“These are evil personalities,” Philippine military spokesman Jo-Ar Herrera said at a news conference in June, referring to the Islamic militants who had then been besieging the city of Marawi for five weeks.
What Herrera was addressing wasn’t the fact that these ISIS-affiliated militants had taken over chunks of Marawi, killing about 100 and displacing nearly 250,000 in the process. Instead, Herrera was referencing the reports that the militants had been taking civilians captive, forcing them to loot homes, convert to Islam, and, worst of all, act as sex slaves.
And just a week later, separate reports from 5,600 miles away in Raqqa, Syria detailed the horrific extent of ISIS’ practice of taking slaves, largely for sexual servitude. Women who had lived as wives to ISIS fighters spoke with an Arabic television reporter and revealed that their husbands had ripped girls as young as nine from their parents so that they could rape them and keep them as sex slaves.
With details like this making headlines again and again throughout ISIS’ three-year reign, it’s left many in the West asking just what, if any, is the connection between not only ISIS, but perhaps even Islam itself, and the taking of slaves?
Slavery In Historical Islam
Slavery had existed in pre-Islamic Arabia, of course. Before the rise of the Prophet Muhammad in the seventh century, the region’s various tribes engaged in frequent small-scale wars, and it was common for them to take captives as spoils.
Islam then codified and greatly expanded this practice, if for no other reason than the fact that a unified Islamic state was capable of much larger-scale warfare than ever before, and that its slave economy benefited from economies of scale.
As the first caliphate swept across Mesopotamia, Persia, and North Africa in the seventh century, hundreds of thousands of captives, largely children and young women, flooded into the Islamic empire’s core territory. There, these captives were put to work in almost any job there was to do.
Male African slaves were favored for heavy-duty work in salt mines and on sugar plantations. Older men and women cleaned streets and scrubbed floors in wealthy households. Boys and girls alike were kept as sexual property.

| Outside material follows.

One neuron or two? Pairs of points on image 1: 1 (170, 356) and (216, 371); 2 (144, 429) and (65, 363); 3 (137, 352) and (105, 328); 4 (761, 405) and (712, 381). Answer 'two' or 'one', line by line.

Male slaves who were taken as toddlers or very young children could be inducted into the military, where they formed the core of the feared Janissary Corps, a kind of Muslim shock troop division that was kept tightly disciplined and used to break enemy resistance. Tens of thousands of male slaves were also castrated, in a procedure that usually involved the removal of both the testicles and the penis, and forced to work in mosques and as harem guards.
Slaves were one of the principal spoils of empire, and the newly enriched Muslim master class did with them what they liked. Beatings and rapes came frequently for many, if not most, domestic servants. Harsh lashings, for example, were used as motivation for Africans in the mines and on trading ships.
Arguably the worst treatment was meted out to East African slaves (known as Zanj) in Iraq’s marshy south.
This area was prone to flooding and by the Islamic era, it had largely been abandoned by its native farmers. Wealthy Muslim landlords were given titles to this land by the Abbasid Caliphate (which came to power in 750), on the condition that they bring in a profitable sugar crop.
The new landowners approached this task by throwing tens of thousands of black slaves into the swamps and beating them until the land was drained and a paltry harvest could be raised. Because swamp farming is not terribly productive, the slaves often worked without food for days at a time, and any disruption – which threatened the already-slim profits – was punished with mutilation or death.
This treatment helped spark the Zanj Rebellion in 869, which lasted 14 years and saw the revolting slave army get within two days’ march of Baghdad. Somewhere between a few hundred thousand and 2.5 million people died in this fight, and when it was over, the thought leaders of the Islamic world gave some thought to how to prevent such unpleasantness in the future.